60 Verbandsmitglieder und Interessierte waren dabei. In Vorträgen, Bibelarbeiten und Erkundungsgängen in die Umgebung des Tagungshauses in Stuttgart-Hohenheim wurde deutlich, dass Heimat nichts Rückwärtsgewandtes ist, sondern etwas, was uns in der Gegenwart beschäftigt und in die Zukunft weist.

Peter Niedergesäss, Vorsitzender der ako, benannte Globalisierung, Migration, Digitalisierung, Individualisierung, Mobilität, Flexibilität und Beschleunigung als Kennzeichen der heutigen Gesellschaft. Diese Entwicklungen bestimmten unseren Alltag, unsere Arbeitswelt und unser Heimatempfinden, und erzeugten „Verunsicherung“, „Erschöpfung“ und Orientierungslosigkeit.

Der Freiburger Volkskundler und Germanist Prof. Dr. Werner Mezger betonte in seinem Vortrag, dass der Heimatgedanke in der „Gesellschaft 4.0“ nicht zurückgedrängt würde, sondern im Gegenteil „boome“, weil sie „Menschen ermögliche, sich ihrer selbst zu versichern“. Der große Konflikt bestehe heute angesichts der starken Veränderungen – besonders auch der Migration – darin, das „Verhältnis von Eigenem und Fremdem“ durch Bewusstmachen der eigenen Tradition und einladende Öffnung in „eine gute Balance zu bringen“.
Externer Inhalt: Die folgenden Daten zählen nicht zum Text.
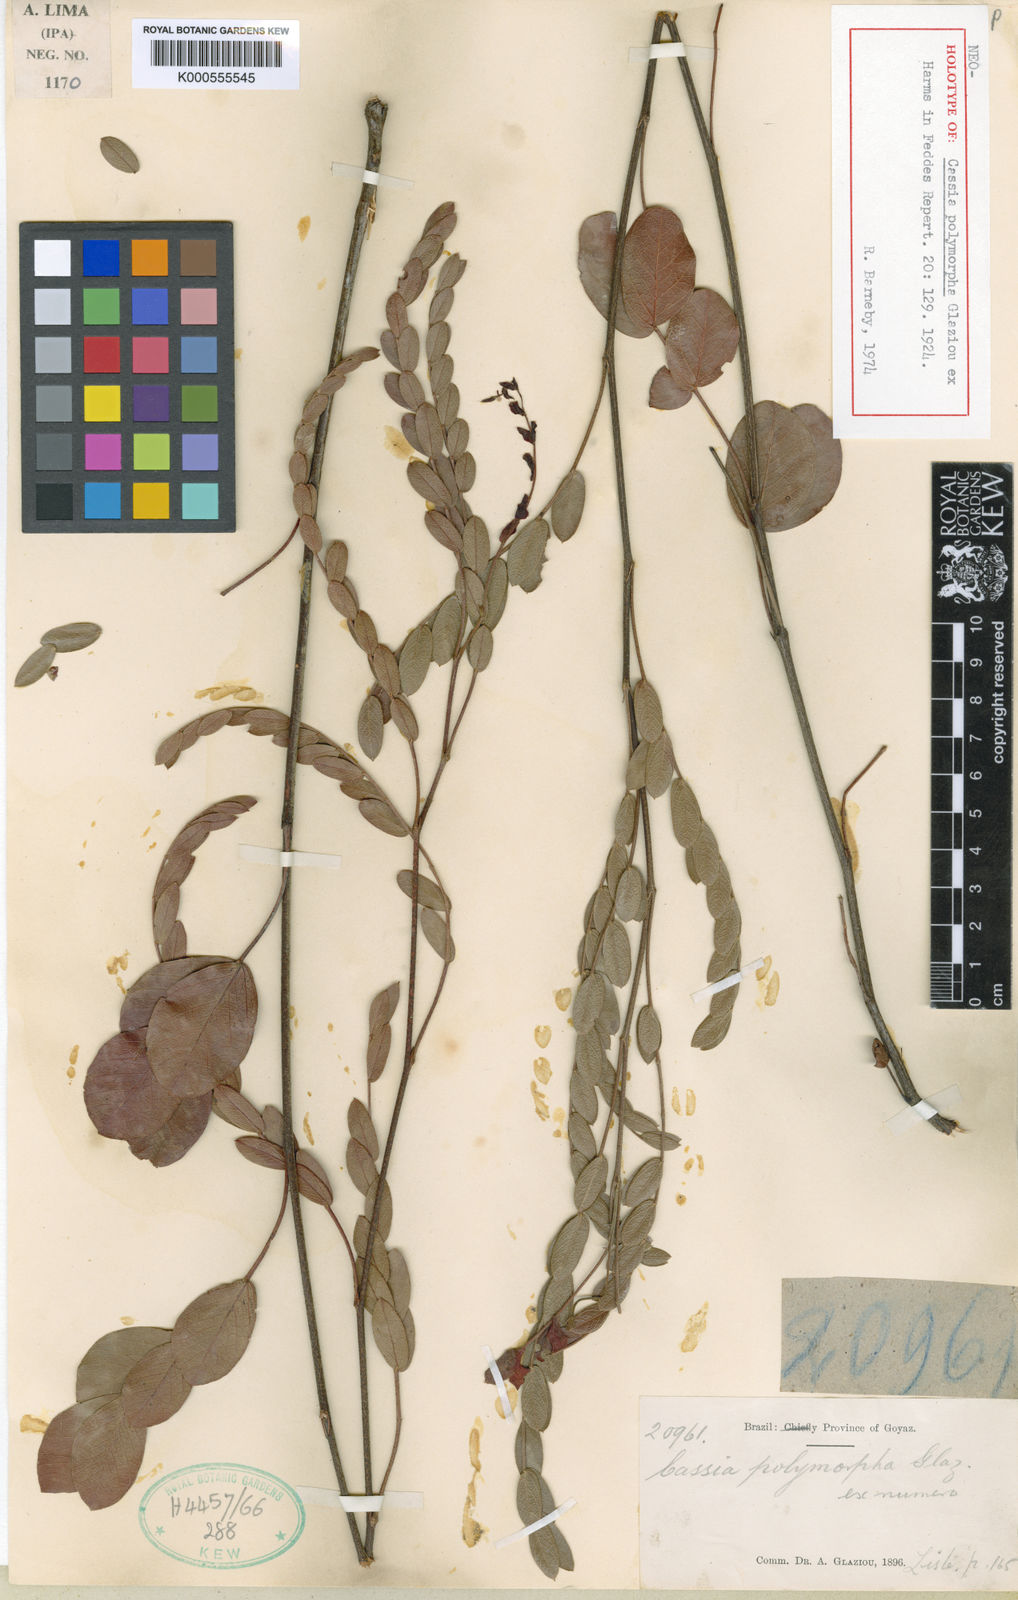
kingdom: Plantae
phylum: Tracheophyta
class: Magnoliopsida
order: Fabales
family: Fabaceae
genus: Chamaecrista
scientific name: Chamaecrista polymorpha
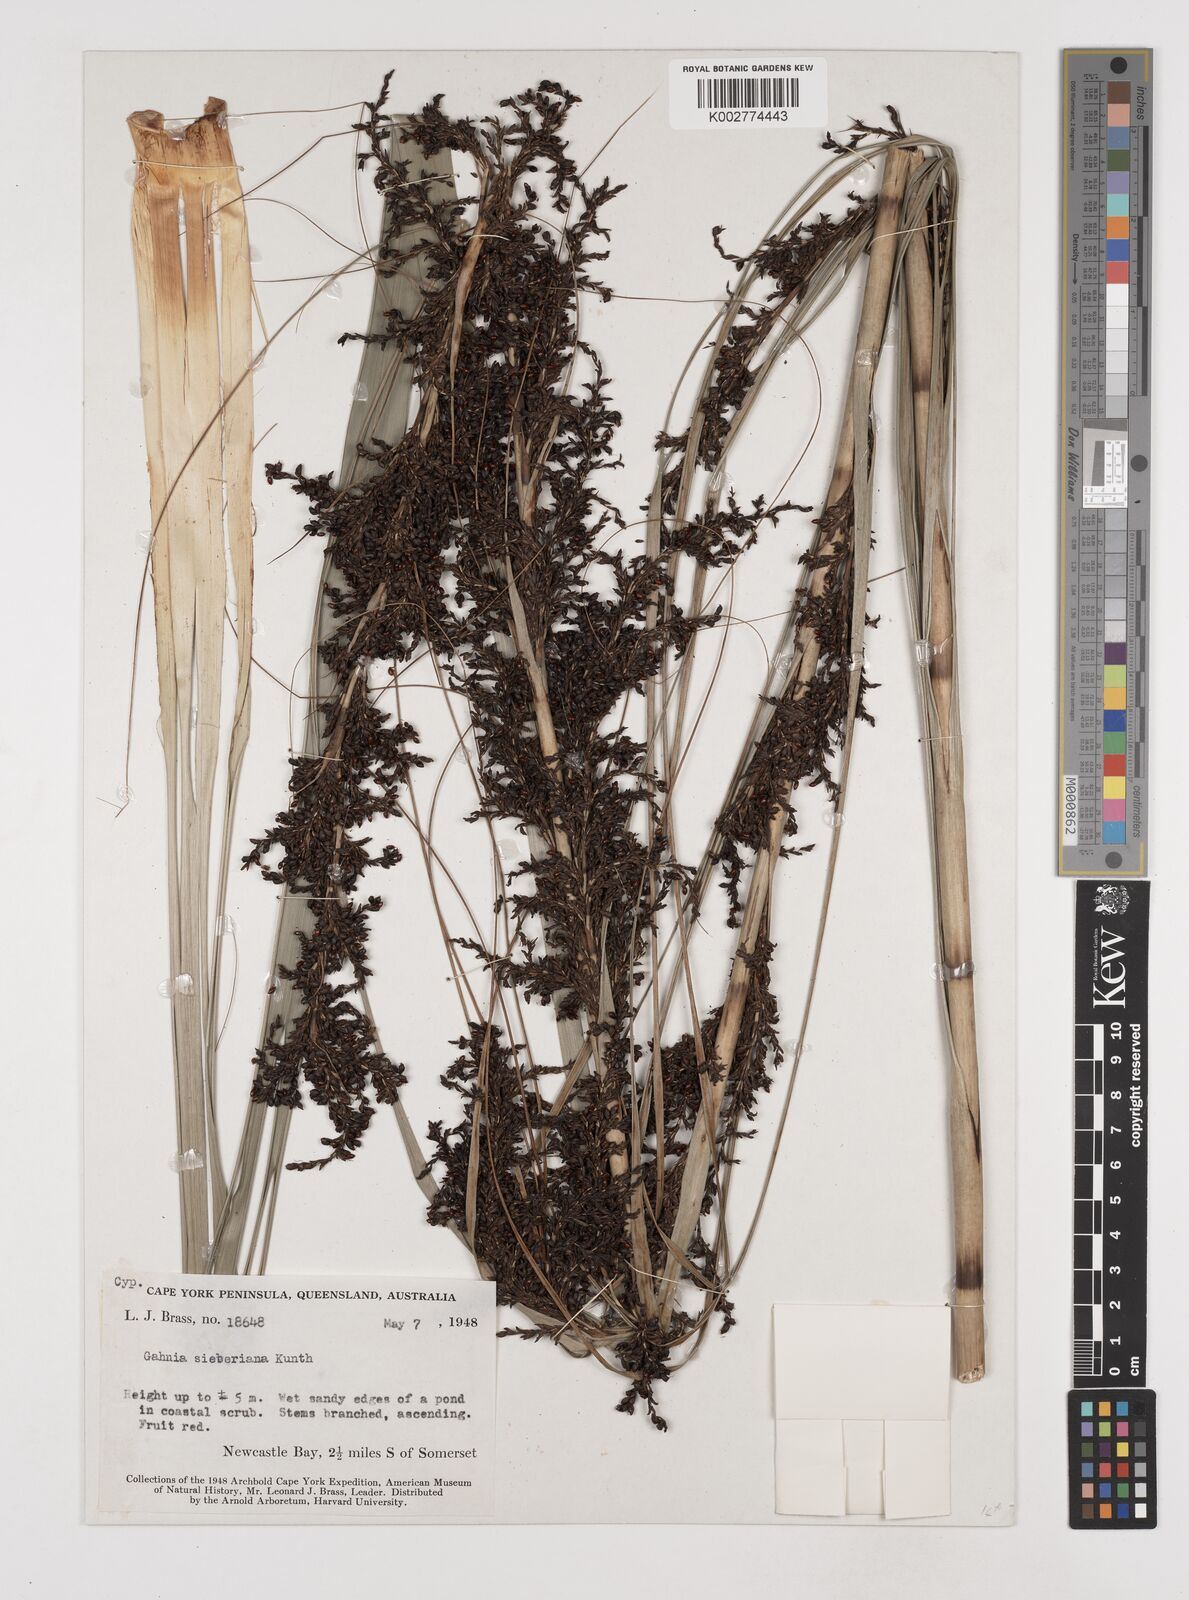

Hier setzte auch die Wiener Pastoraltheologin Prof. Dr. Regina Polak an: Sie beschrieb die Migrationsbewegungen, die wir derzeit erleben, als Chance für die Gesellschaft und ganz besonders für die Kirche. In ihrem Vortrag erläuterte sie, dass die meisten biblischen Texte von „Menschen mit Migrationshintergrund“ verfasst wurden und sehr viele Akteure der Bibel bis hin zu Jesus selbst Migranten waren. Die Bibel könne in unserer globalisierten Welt Orientierung bieten, wenn Migration, so Polak, nicht nur als Bedrohung gesehen würde, sondern als „Lernort, um gemeinsam eine neue, inklusive Gesellschaft zu entwickeln“. Christen seien davon überzeugt, dass ihre wesentliche Heimat“ Gott sei, nach dem sie sich sehnen und zu dem sie unterwegs sind. Das bedeute jedoch nicht, „an eine bestimmte Vorstellung von Gott zu glauben oder Weltflucht zu betreiben“, sondern dieses Unterwegssein „als migrantische Lebens- und Lernform“ positiv zu nutzen.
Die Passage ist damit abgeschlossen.